» **Data below**:

.....

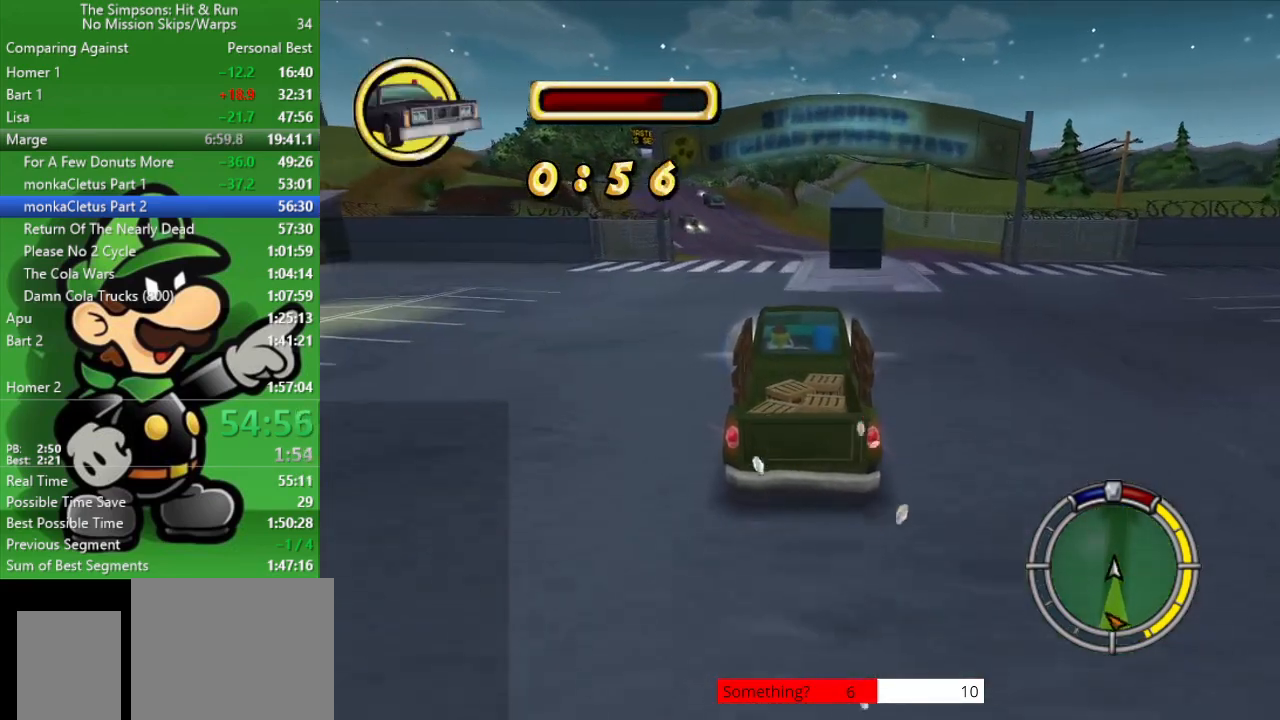
{"buttons": ["CIRCLE"], "left_stick": "center", "right_stick": "center", "events": []}
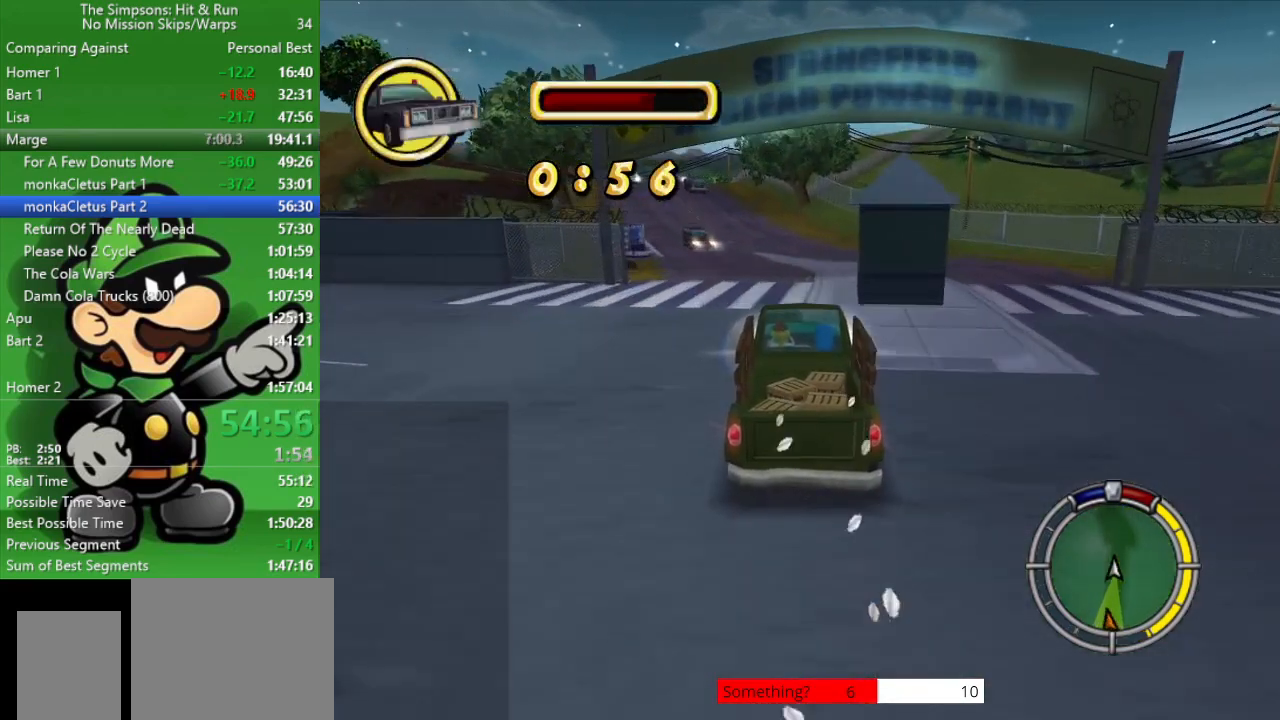
{"buttons": ["CIRCLE"], "left_stick": "center", "right_stick": "center", "events": []}
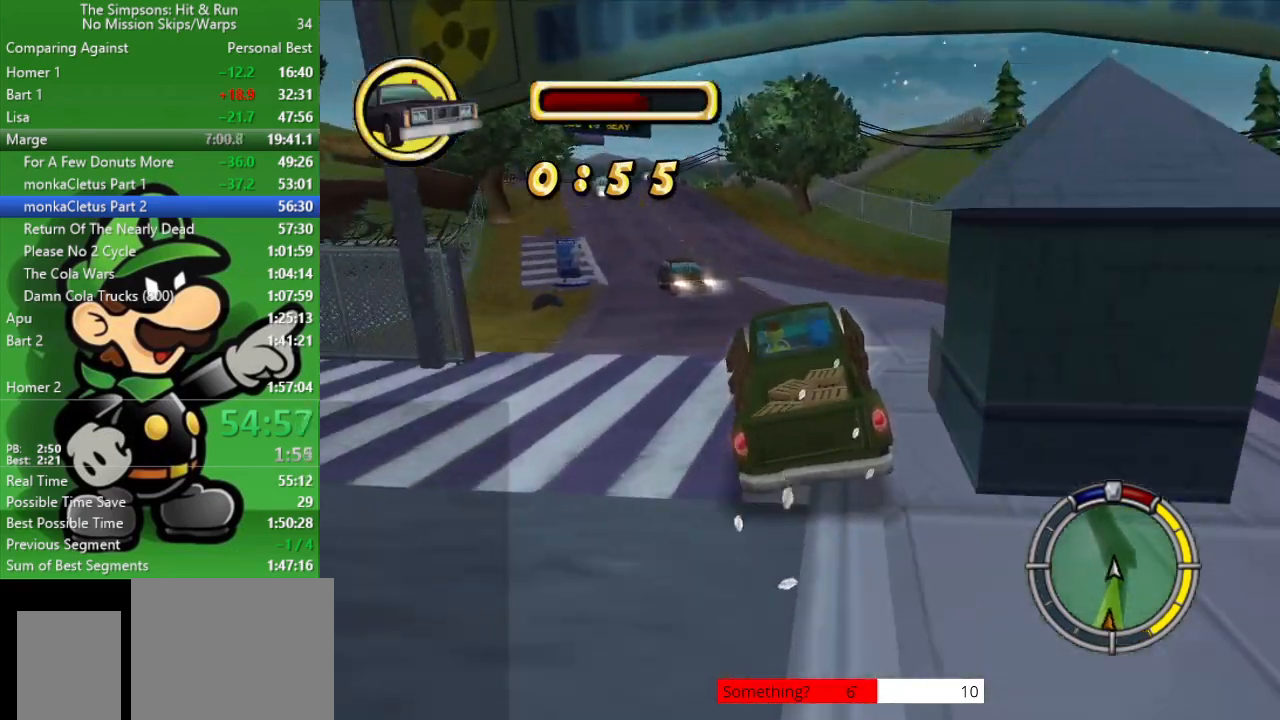
{"buttons": ["CIRCLE"], "left_stick": "up-left", "right_stick": "center", "events": [[33, "left_stick", "up-left"], [233, "left_stick", "center"], [383, "left_stick", "up-left"]]}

.....

The data above must be reproduced exactly, without any of its pictures.

» **Output for this task**:
{"buttons": ["CIRCLE"], "left_stick": "center", "right_stick": "center", "events": []}
{"buttons": ["CIRCLE"], "left_stick": "center", "right_stick": "center", "events": []}
{"buttons": ["CIRCLE"], "left_stick": "up-left", "right_stick": "center", "events": [[33, "left_stick", "up-left"], [233, "left_stick", "center"], [383, "left_stick", "up-left"]]}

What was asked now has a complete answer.